=== Begin Enclosure ===

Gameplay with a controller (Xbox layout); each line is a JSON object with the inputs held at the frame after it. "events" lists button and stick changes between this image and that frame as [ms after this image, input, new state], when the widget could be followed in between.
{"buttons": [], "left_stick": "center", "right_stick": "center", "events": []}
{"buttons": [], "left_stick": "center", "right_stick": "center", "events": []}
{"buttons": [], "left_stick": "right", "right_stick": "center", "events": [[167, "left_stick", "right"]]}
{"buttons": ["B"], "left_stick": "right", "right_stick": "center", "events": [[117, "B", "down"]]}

=== End Enclosure ===

▶ **Exercise aim**: Scan the material above. Return every line containing the string "buttons".

▶ **Output below**:
{"buttons": [], "left_stick": "center", "right_stick": "center", "events": []}
{"buttons": [], "left_stick": "center", "right_stick": "center", "events": []}
{"buttons": [], "left_stick": "right", "right_stick": "center", "events": [[167, "left_stick", "right"]]}
{"buttons": ["B"], "left_stick": "right", "right_stick": "center", "events": [[117, "B", "down"]]}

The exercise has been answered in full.